My second speculation follows the above in that perhaps the Council’s statement is to reach all those psychiatrists who might trust too much in their power to diagnose. Perhaps it’s supposed to tell them to hold back a little. But if this is so, perhaps, instead of making such crypto-messages, it would be better to encourage shrinks to reflect more on what it is that they do. What exactly is a diagnosis and whether, as Allen Frances keeps repeating, it is written in pencil.

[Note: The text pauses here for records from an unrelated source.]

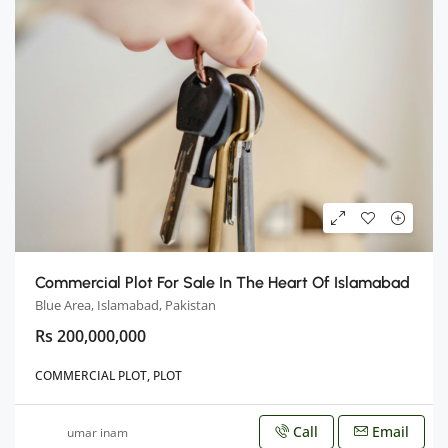
Commercial Plot For Sale In The Heart Of Islamabad
Blue Area, Islamabad, Pakistan
Rs 200,000,000
COMMERCIAL PLOT, PLOT
Call
Email
umar inam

If there is one message that recurs in my blogs on medicine in general and in psychiatry in particular, I keep encouraging psychiatry to look in the mirror. Will you really like what you see? The context of such questions has changed, and I ask it with some trepidation, I must admit. Now, as we read continually about hero doctors healing patients with their fragrant hands, I still do miss the question: do you, as medicine, and particularly psychiatry, like what we see when we look in the mirror? As much as I do admire a clinician who selflessly continues to help their patients, sometimes against the odds, I also admire one who stops to think, to reflect on and understand better what they do. These are also heroes, and I root for them, too.
I also root for the news stories they will (inevitably) come up with.